Football is an American sport, a game woven into the fabric of this nation.
It’s about leadership, dedication and teamwork. It brings communities together and bridges generations.
On Wednesday night in Austin, Texas, a group of Division I college-bound athletes found out that they don’t have a monopoly on that passion, that the world knows all about football, loves it just as much and wants a piece for its own.
For the first time in international competition, the U.S. Under-19 National Team lost, falling 35-29 to the International Federation of American Football (IFAF) World Team in the third annual International Bowl.
“They are getting better,” said U.S. head coach Steve Specht of Cincinnati St. Xavier High School. “Coach (Chris) Merritt and I were talking about it, and it comes to a point where we have to realize and our kids have to realize they are getting better year after year. They are studying the game, and you can’t just show up because you’ve got a lot of talent. You still have to play the game.”
The United States rallied late but the hole was too much to dig out from.
Turnovers, penalties and general sloppy play put Team USA in a 21-9 halftime deficit.
The third quarter didn’t start any better for the Americans as a false start and a sack led to a three-and-out on the first U.S. possession.
Even when things went right, they went wrong. The U.S. picked up a partially blocked World Team field goal attempt only to fumble it back away at the American 29-yard line.
Seven plays later, it was 28-9 when Daryl Waud, a defensive lineman lined up at tight end, caught a 5-yard pass from quarterback Will Finch.
With 2:47 left in the third quarter, Team USA trailed by 19, and the American sideline was stunned.
“We’ve been working so hard for this all week, and it paid off with the victory,” said World Team MVP Anthony Coombs of the University of Manatoba, who finished with 147 yards and two touchdowns on 14 carries. “People don’t think anyone can play outside of the United States. This is going to make the U.S. take this event more seriously, and it’s also going to inspire tons of little kids around the world. It feels great that we did this.”

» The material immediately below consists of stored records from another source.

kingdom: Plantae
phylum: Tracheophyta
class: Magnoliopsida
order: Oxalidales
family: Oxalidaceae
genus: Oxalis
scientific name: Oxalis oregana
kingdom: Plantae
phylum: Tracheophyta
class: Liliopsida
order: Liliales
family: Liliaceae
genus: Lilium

Highlights were few for Team USA during the first three quarters. Romond Deloatch caught a 26-yard touchdown pass from Sean Maguire. Javelle Allen hit Frank Epitropolous for a 12-yard score. Gimel President had three tackles for loss. Noor Davis’ strip led to a safety.
Instead, it was the World Team that looked like ones who grew up with the game, converting third downs, opening huge holes for its running backs and finding space in the U.S. zone when a big play was needed.
“I’m a little numb right now,” said Greg Marshall, head coach of the World Team and the University of Western Ontario. “I’m just so proud of our coaches and our players. We had one week to come together and execute. We knew we put in a complicated game plan, because we knew we weren’t going to beat them playing straight up. It was a great team effort.”
Finch finished 10-of-14 for 169 yards and two TDS – one to Waud, the other to Jahlani Gilbert-Knorren. Tevaun Smith also caught a touchdown from Jesse Mills.
With the World Team leading, 35-16, after a 62-yard touchdown run by Coombs, the U.S. finally got moving in the final 11 minutes.
Devin Funchess caught an 11-yard touchdown pass, and Epitropoulos’ 60-yard catch-and-run set up a 2-yard TD grab off a tipped pass for Canon Smith.
It was too little, too late, though, as the World Team recovered both onside kicks and was able to run out the clock.
“What a great experience,” Specht said. “The kids battled until the very end. The bottom line is you can’t wait until late in the game to say, ‘Hey, this is for real.’ ”
Coming into Wednesday, the U.S. Under-19 National Team had given up 17 points in five games, including three games in the 2009 IFAF World Championship.
The World Team, which had never led in the two previous International Bowls, more than doubled that in four quarters of outstanding play.
Gilbert-Knorren and Tevaun Smith became the first players to score touchdowns in two separate International Bowls, reaching the end zone last year as well.
Both are 19, though, meaning it will be up to other international players to defend their victory in 2013.
But they made believes out of one group of soon-to-be college standouts.
“That World Team is the best I’ve ever faced,” U.S. left guard Ian Park of Pittsburgh said.
The United States now knows it had better be ready to come and compete.